Therapy sessions now happen in two main formats: in a therapist’s office or over video call. The practical differences are obvious (no commute, more scheduling flexibility, the ability to attend from anywhere), but the clinical question people care about is whether online therapy actually works as well.

The evidence is reassuring. A meta-analysis of 33 studies found that the majority of direct comparisons between online and in-person therapy showed comparable results. Online CBT specifically has been found to be as effective as in-person CBT for depression and anxiety. Even trauma-focused therapies like EMDR maintained their effectiveness when delivered by video. That said, some research suggests the therapeutic alliance can be harder to build in a digital setting, and factors like your comfort with technology, age, and willingness to engage with the format all influence how well it works for you.

How Long Therapy Lasts

There’s no single answer to how many sessions you’ll need. Short-term, goal-focused therapies like CBT often wrap up in three to six months. Longer-term approaches aimed at deep personality patterns or complex trauma can continue for a year or more. Some people come to therapy for a specific crisis, resolve it, and stop. Others find periodic “maintenance” sessions helpful even after their main concerns improve.

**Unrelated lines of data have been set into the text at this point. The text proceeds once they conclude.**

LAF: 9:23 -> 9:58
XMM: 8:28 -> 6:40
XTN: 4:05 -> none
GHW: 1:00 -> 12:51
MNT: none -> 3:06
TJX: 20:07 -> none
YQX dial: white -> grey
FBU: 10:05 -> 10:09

When therapy does end, the final sessions are dedicated to reviewing what you’ve learned, consolidating your progress, and planning for how you’ll handle setbacks on your own. This process, called termination, is a planned part of treatment rather than an abrupt cutoff. If your therapist initiates the ending (because they’re relocating, retiring, or believe another provider would be a better fit), they’re ethically required to give you adequate notice and help you transition to a new clinician, including transferring your records with your permission.

What Therapy Costs

Session fees vary widely depending on the therapist’s credentials, location, and whether they accept insurance. With insurance, a copay for a therapy session typically ranges from $20 to $50. Without insurance, individual sessions commonly cost $100 to $250, though many therapists offer sliding-scale fees based on income. Online platforms sometimes offer lower per-session rates or subscription models. Before your first appointment, it’s worth calling your insurance company to confirm your mental health benefits and whether the therapist you’re considering is in-network.